### RECORD SET
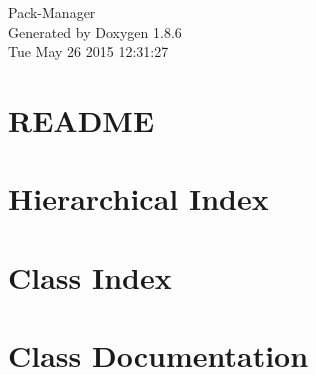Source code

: \documentclass[twoside]{book}
\newcommand{\clearemptydoublepage}{%
  \newpage{\pagestyle{empty}\cleardoublepage}%
}
\begin{document}
\hypersetup{pageanchor=false}
\begin{titlepage}
\vspace*{7cm}
\begin{center}%
{\Large Pack-\/\-Manager }\\
\vspace*{1cm}
{\large Generated by Doxygen 1.8.6}\\
\vspace*{0.5cm}
{\small Tue May 26 2015 12:31:27}\\
\end{center}
\end{titlepage}
\clearemptydoublepage
\tableofcontents
\clearemptydoublepage
{}
\hypersetup{pageanchor=true}

\chapter{R\-E\-A\-D\-M\-E}
\label{md__r_e_a_d_m_e}
\hypertarget{md__r_e_a_d_m_e}{}

\chapter{Hierarchical Index}

\chapter{Class Index}

\chapter{Class Documentation}







































\newpage
{}
{}
\printindex
\end{document}
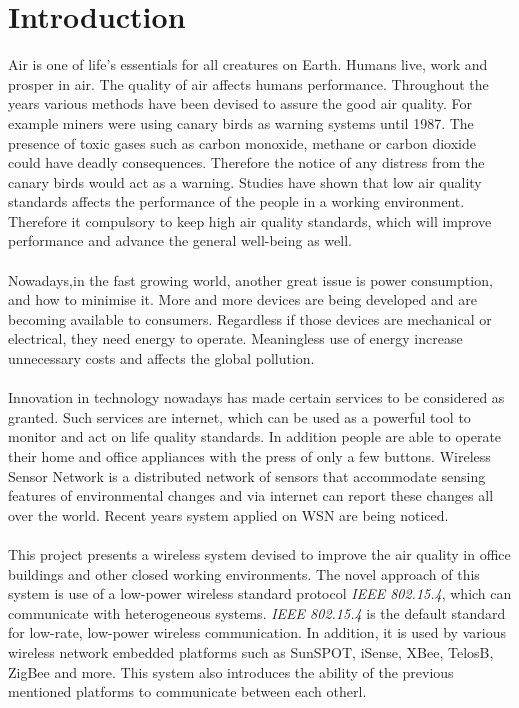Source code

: \documentclass[12pt,a4paper]{report}
\begin{document}
\chapter{Introduction}
%
Air is one of life's essentials for all creatures on Earth. Humans live, work and prosper in air. The quality of air affects humans performance. Throughout the years various methods have been devised to assure the good air quality. For example miners were using canary birds as warning systems until 1987. The presence of toxic gases such as carbon monoxide, methane or carbon dioxide could have deadly consequences. Therefore the notice of any distress from the canary birds would act as a warning. Studies have shown that low air quality standards affects the performance of the people in a working environment.\cite{airquality} Therefore it compulsory to keep high air quality standards, which will improve performance and advance the general well-being as well.\\
\ \\
Nowadays,in the fast growing world, another great issue is power consumption, and how to minimise it. More and more devices are being developed and are becoming available to consumers. Regardless if those devices are mechanical or electrical, they need energy to operate. Meaningless use of energy increase unnecessary costs and affects the global pollution.\\
\ \\
Innovation in technology nowadays has made certain services to be considered as granted. Such services are internet, which can be used as a powerful tool to monitor and act on life quality standards. In addition people are able to operate their home and office appliances with the press of only a few buttons. Wireless Sensor Network is a distributed network of sensors that accommodate sensing features of environmental changes and via internet can report these changes all over the world. Recent years system applied on WSN are being noticed.\\
\ \\
This project presents a wireless system devised to improve the air quality in office buildings and other closed working environments. The novel approach of this system is use of a low-power wireless standard protocol \textit{IEEE 802.15.4}, which can communicate with heterogeneous systems. \textit{IEEE 802.15.4} is the default standard for low-rate, low-power wireless communication. In addition, it is used by various wireless network embedded platforms such as SunSPOT, iSense, XBee, TelosB, ZigBee and more. This system also introduces the ability of the previous mentioned platforms to communicate between each otherl.\\
\end{document}
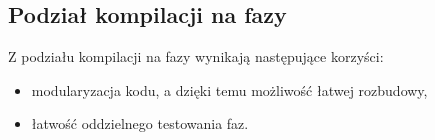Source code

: \documentclass{documentation}
\begin{document}
\pagebreak
\subsection{Podział kompilacji na fazy}
\noindent Z podziału kompilacji na fazy wynikają następujące korzyści:
\begin{itemize}
    \item modularyzacja kodu, a dzięki temu możliwość łatwej rozbudowy,
    \item łatwość oddzielnego testowania faz.
\end{itemize}
\end{document}
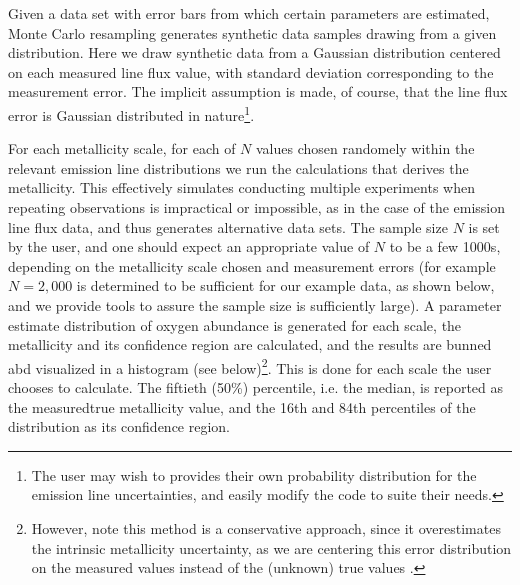 \documentclass{emulateapj}
\begin{document}
Given a data set with error bars from which certain parameters are estimated, Monte Carlo resampling generates synthetic data samples drawing from a given distribution. 
Here we draw synthetic data from a Gaussian distribution centered on each measured line flux value, with standard deviation corresponding to the measurement error. The implicit assumption is made, of course, that the line flux error is Gaussian distributed in nature\footnote{The user may wish to provides their own probability distribution for the emission line uncertainties, and easily modify the code to suite their needs.}. 

For each metallicity scale, for each of $N$  values chosen randomely within the relevant emission line distributions we run the calculations that derives the metallicity.
This effectively simulates conducting multiple experiments when repeating observations is impractical or impossible, as in the case of the emission line flux data, and thus generates alternative data sets. 
The sample size $N$ is set by the user, and one should expect an appropriate value of $N$ to be a few 1000s, depending on the metallicity scale chosen and measurement errors (for example  $N=2,000$ is determined to be sufficient for our example data, as shown below, and we provide tools to assure the sample size is sufficiently large). 
A parameter estimate distribution of oxygen abundance is generated for each scale, the metallicity and its confidence region are calculated,
and the results are bunned abd visualized in a histogram (see below)\footnote{However, note this method is a conservative approach, since it overestimates the intrinsic metallicity uncertainty, as we are centering this error distribution on the measured values instead of the (unknown) true values \citep{andrae10}.
}. This is done for each scale the user chooses to calculate. The fiftieth (50\%) percentile, i.e.  the median, is reported as the measuredtrue metallicity value, and the 16th and 84th percentiles of the distribution as its confidence region. %
\end{document}
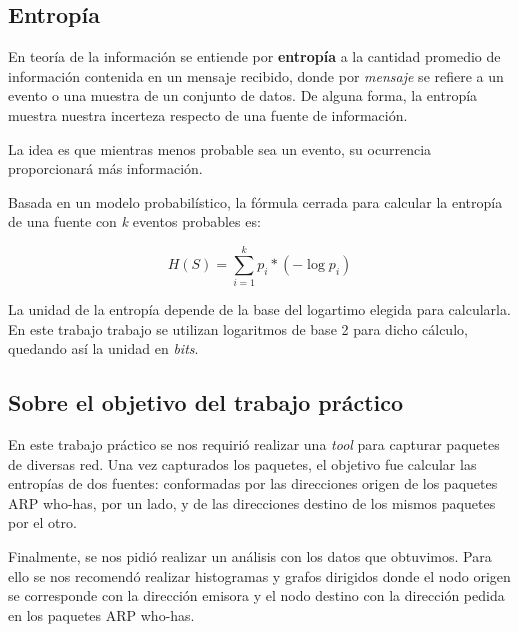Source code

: \subsection{Entropía}

En teoría de la información se entiende por \textbf{entropía} a la cantidad promedio de información contenida en un mensaje recibido, donde por \textit{mensaje} se refiere a un evento o una muestra de un conjunto de datos. De alguna forma, la entropía muestra nuestra incerteza respecto de una fuente de información.\newline

La idea es que mientras menos probable sea un evento, su ocurrencia proporcionará más información.\newline

Basada en un modelo probabilístico, la fórmula cerrada para calcular la entropía de una fuente con \textit{k} eventos probables es:

$$H(S) = \sum \limits_{i=1}^k p_i * (- \log{p_i})$$\newline

La unidad de la entropía depende de la base del logartimo elegida para calcularla. En este trabajo trabajo se utilizan logaritmos de base 2 para dicho cálculo, quedando así la unidad en \textit{bits}.\newline

\subsection{Sobre el objetivo del trabajo práctico}

En este trabajo práctico se nos requirió realizar una \textit{tool} para capturar paquetes de diversas red. Una vez capturados los paquetes, el objetivo fue calcular las entropías de dos fuentes: conformadas por las direcciones origen de los paquetes ARP who-has, por un lado, y de las direcciones destino de los mismos paquetes por el otro.\newline

Finalmente, se nos pidió realizar un análisis con los datos que obtuvimos. Para ello se nos recomendó realizar histogramas y grafos dirigidos donde el nodo origen se corresponde con la dirección emisora y el nodo destino con la dirección pedida en los paquetes ARP who-has.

### TASK DETAILS
From the first line to the last, repeat the entries exactly and leave out the pictures.

### EXERCISE RESPONSE
Source code

: \documentclass[twoside]{book}
\newcommand{\clearemptydoublepage}{%
  \newpage{\pagestyle{empty}\cleardoublepage}%
}
\begin{document}
\hypersetup{pageanchor=false}
\begin{titlepage}
\vspace*{7cm}
\begin{center}%
{\Large Pack-\/\-Manager }\\
\vspace*{1cm}
{\large Generated by Doxygen 1.8.6}\\
\vspace*{0.5cm}
{\small Tue May 26 2015 12:31:27}\\
\end{center}
\end{titlepage}
\clearemptydoublepage
\tableofcontents
\clearemptydoublepage
{}
\hypersetup{pageanchor=true}

\chapter{R\-E\-A\-D\-M\-E}
\label{md__r_e_a_d_m_e}
\hypertarget{md__r_e_a_d_m_e}{}

\chapter{Hierarchical Index}

\chapter{Class Index}

\chapter{Class Documentation}







































\newpage
{}
{}
\printindex
\end{document}
Source code

: \documentclass[12pt,a4paper]{report}
\begin{document}
\chapter{Introduction}
%
Air is one of life's essentials for all creatures on Earth. Humans live, work and prosper in air. The quality of air affects humans performance. Throughout the years various methods have been devised to assure the good air quality. For example miners were using canary birds as warning systems until 1987. The presence of toxic gases such as carbon monoxide, methane or carbon dioxide could have deadly consequences. Therefore the notice of any distress from the canary birds would act as a warning. Studies have shown that low air quality standards affects the performance of the people in a working environment.\cite{airquality} Therefore it compulsory to keep high air quality standards, which will improve performance and advance the general well-being as well.\\
\ \\
Nowadays,in the fast growing world, another great issue is power consumption, and how to minimise it. More and more devices are being developed and are becoming available to consumers. Regardless if those devices are mechanical or electrical, they need energy to operate. Meaningless use of energy increase unnecessary costs and affects the global pollution.\\
\ \\
Innovation in technology nowadays has made certain services to be considered as granted. Such services are internet, which can be used as a powerful tool to monitor and act on life quality standards. In addition people are able to operate their home and office appliances with the press of only a few buttons. Wireless Sensor Network is a distributed network of sensors that accommodate sensing features of environmental changes and via internet can report these changes all over the world. Recent years system applied on WSN are being noticed.\\
\ \\
This project presents a wireless system devised to improve the air quality in office buildings and other closed working environments. The novel approach of this system is use of a low-power wireless standard protocol \textit{IEEE 802.15.4}, which can communicate with heterogeneous systems. \textit{IEEE 802.15.4} is the default standard for low-rate, low-power wireless communication. In addition, it is used by various wireless network embedded platforms such as SunSPOT, iSense, XBee, TelosB, ZigBee and more. This system also introduces the ability of the previous mentioned platforms to communicate between each otherl.\\
\end{document}
Source code

: \documentclass{documentation}
\begin{document}
\pagebreak
\subsection{Podział kompilacji na fazy}
\noindent Z podziału kompilacji na fazy wynikają następujące korzyści:
\begin{itemize}
    \item modularyzacja kodu, a dzięki temu możliwość łatwej rozbudowy,
    \item łatwość oddzielnego testowania faz.
\end{itemize}
\end{document}
 \documentclass{emulateapj}
\begin{document}
Given a data set with error bars from which certain parameters are estimated, Monte Carlo resampling generates synthetic data samples drawing from a given distribution. 
Here we draw synthetic data from a Gaussian distribution centered on each measured line flux value, with standard deviation corresponding to the measurement error. The implicit assumption is made, of course, that the line flux error is Gaussian distributed in nature\footnote{The user may wish to provides their own probability distribution for the emission line uncertainties, and easily modify the code to suite their needs.}. 

For each metallicity scale, for each of $N$  values chosen randomely within the relevant emission line distributions we run the calculations that derives the metallicity.
This effectively simulates conducting multiple experiments when repeating observations is impractical or impossible, as in the case of the emission line flux data, and thus generates alternative data sets. 
The sample size $N$ is set by the user, and one should expect an appropriate value of $N$ to be a few 1000s, depending on the metallicity scale chosen and measurement errors (for example  $N=2,000$ is determined to be sufficient for our example data, as shown below, and we provide tools to assure the sample size is sufficiently large). 
A parameter estimate distribution of oxygen abundance is generated for each scale, the metallicity and its confidence region are calculated,
and the results are bunned abd visualized in a histogram (see below)\footnote{However, note this method is a conservative approach, since it overestimates the intrinsic metallicity uncertainty, as we are centering this error distribution on the measured values instead of the (unknown) true values \citep{andrae10}.
}. This is done for each scale the user chooses to calculate. The fiftieth (50\%) percentile, i.e.  the median, is reported as the measuredtrue metallicity value, and the 16th and 84th percentiles of the distribution as its confidence region. %
\end{document}
Source code

: \subsection{Entropía}

En teoría de la información se entiende por \textbf{entropía} a la cantidad promedio de información contenida en un mensaje recibido, donde por \textit{mensaje} se refiere a un evento o una muestra de un conjunto de datos. De alguna forma, la entropía muestra nuestra incerteza respecto de una fuente de información.\newline

La idea es que mientras menos probable sea un evento, su ocurrencia proporcionará más información.\newline

Basada en un modelo probabilístico, la fórmula cerrada para calcular la entropía de una fuente con \textit{k} eventos probables es:

$$H(S) = \sum \limits_{i=1}^k p_i * (- \log{p_i})$$\newline

La unidad de la entropía depende de la base del logartimo elegida para calcularla. En este trabajo trabajo se utilizan logaritmos de base 2 para dicho cálculo, quedando así la unidad en \textit{bits}.\newline

\subsection{Sobre el objetivo del trabajo práctico}

En este trabajo práctico se nos requirió realizar una \textit{tool} para capturar paquetes de diversas red. Una vez capturados los paquetes, el objetivo fue calcular las entropías de dos fuentes: conformadas por las direcciones origen de los paquetes ARP who-has, por un lado, y de las direcciones destino de los mismos paquetes por el otro.\newline

Finalmente, se nos pidió realizar un análisis con los datos que obtuvimos. Para ello se nos recomendó realizar histogramas y grafos dirigidos donde el nodo origen se corresponde con la dirección emisora y el nodo destino con la dirección pedida en los paquetes ARP who-has.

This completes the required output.